§ Exercise details:
Transcribe all of the records word for word, but omit the pictures.

§ Dataset entries:
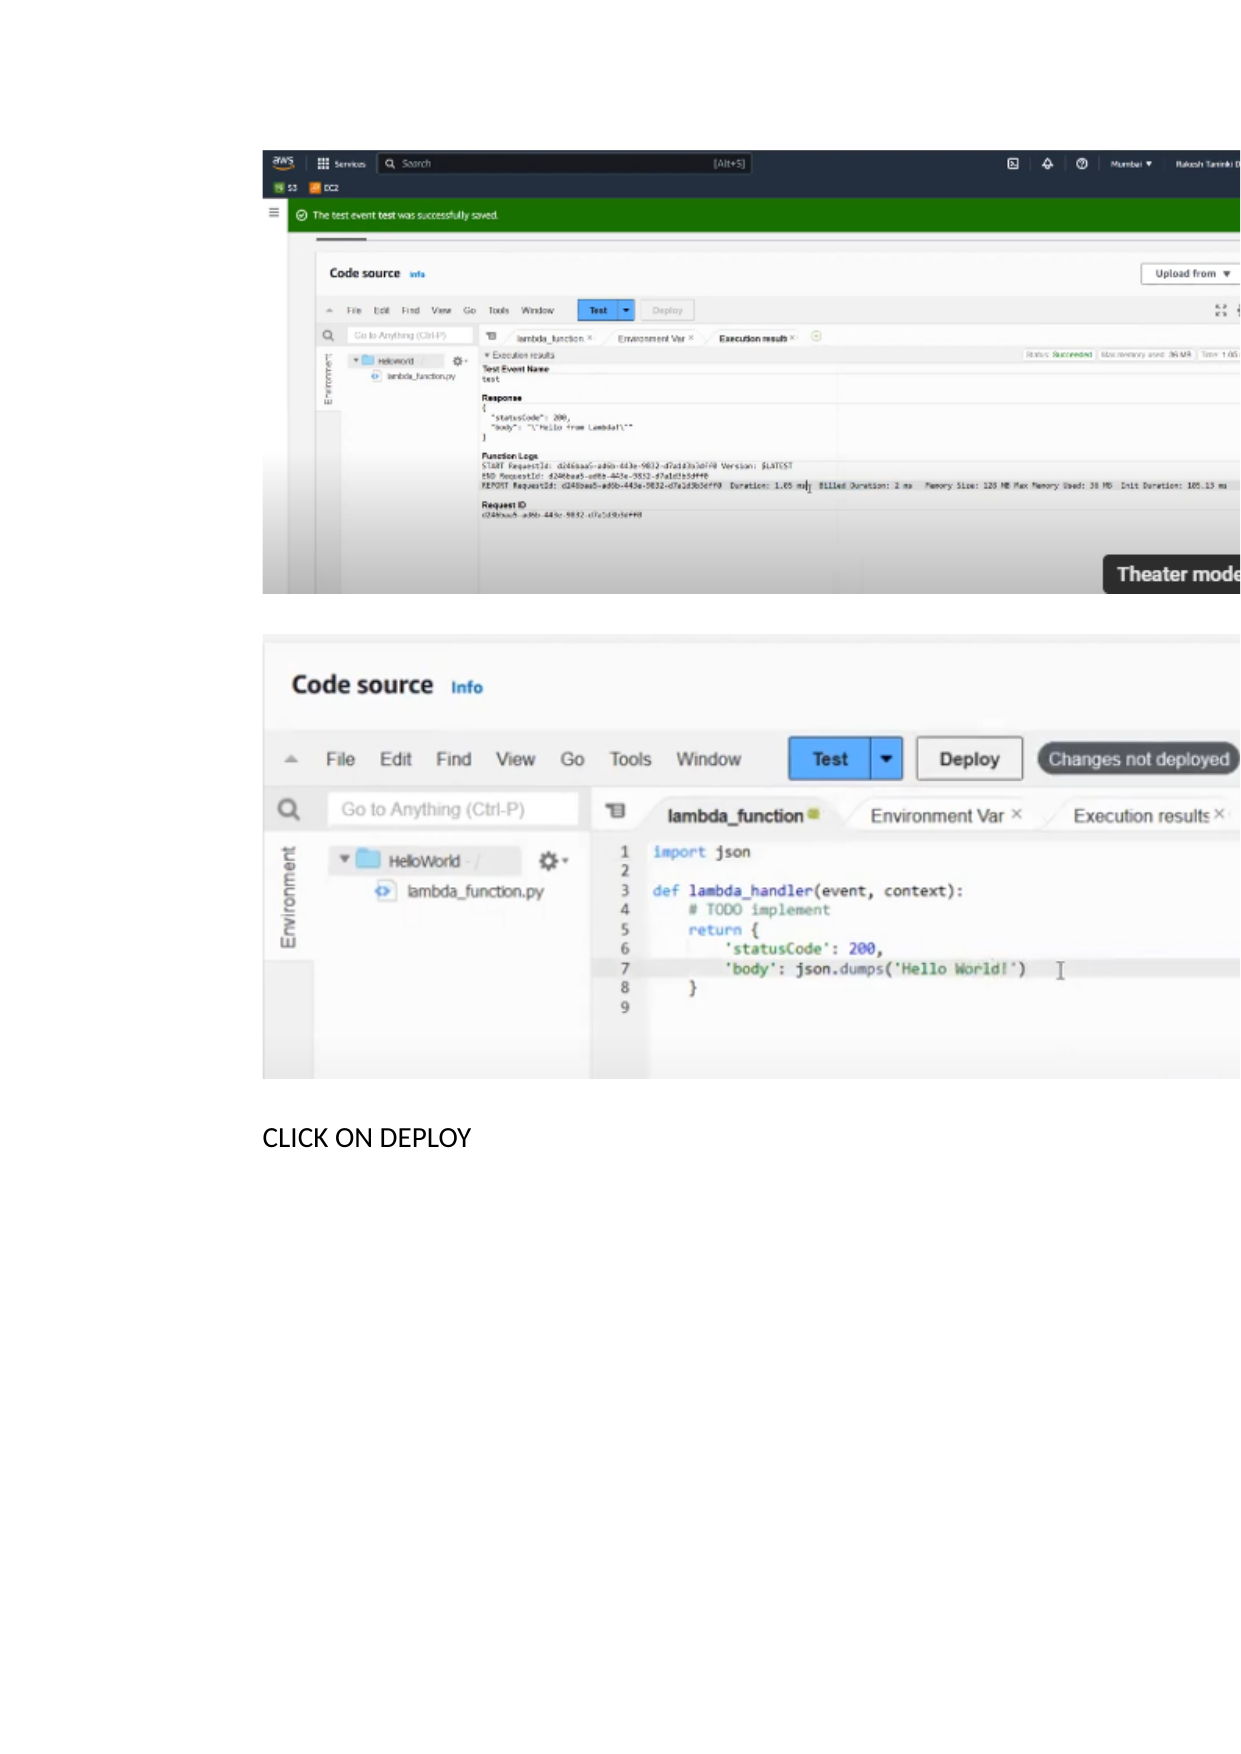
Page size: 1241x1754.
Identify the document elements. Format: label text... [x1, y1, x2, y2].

picture [262, 150, 1241, 594]
list CLICK ON DEPLOY [262, 1119, 1090, 1154]
picture [262, 634, 1241, 1079]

§ Your solution:
Page size: 1241x1754.
Identify the document elements. Format: label text... [x1, y1, x2, y2].

picture [262, 150, 1241, 594]
list CLICK ON DEPLOY [262, 1119, 1090, 1154]
picture [262, 634, 1241, 1079]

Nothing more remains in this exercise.